Foliage/Texture: Glabrous, leathery, pinnately compound foliage, 3 to 5 pairs of leaflets, 1-inch long, oblong to elliptic, petiole winged; medium coarse texture.

Flowers & Fruits: Inconspicuous, greenish, axillary flowers during winter, clusters of small red fruits, ripening to black.

Seasonal Color: None

Temperature: Tolerant

Light: Full sun

Soil: Well-drained, avoid caliche.

Watering: Needs supplemental water ranging from infrequent deep water to regular lawn watering conditions.

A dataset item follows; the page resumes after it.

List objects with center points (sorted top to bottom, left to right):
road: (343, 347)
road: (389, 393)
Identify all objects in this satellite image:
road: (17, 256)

Pruning: Mastic tree is pruned and trained in many different ways depending on the intention of landscape use. For example, if the intent is to use mastic tree as a standard or multi-trunk small landscape tree, then it will demand much time to train into an upright arborescent habit and afterwards to maintain that habit of appearance because of its propensity to grown basal epicormic shoots. Sometimes however the 'Horticultural clods of Phoenix' (aka 'Hort clods') will "punt like it's 4th down and long" and decide it's just easier instead to aggressively and frequently shear mastic tree into some formal geometric shape.

Propagation: Cutting, seed

Disease and Pests: None

Additional comments: Mastic tree is the lesser known and least available of the pistache landscape tree species in the Phoenix area. Due to its spreading habit of growth, finding the "right" use and "right" location for this otherwise tough pistache species can be a real design challenge. In any regard, it WILL (though environmentally tough and tolerant) demand significant time and attention to train into and maintain the intended shape.

A personal observation: In my humble opinion, this tree is a bonafide botanical member of the 'Fantastic Four' because of its flexible and bendable branches and stems.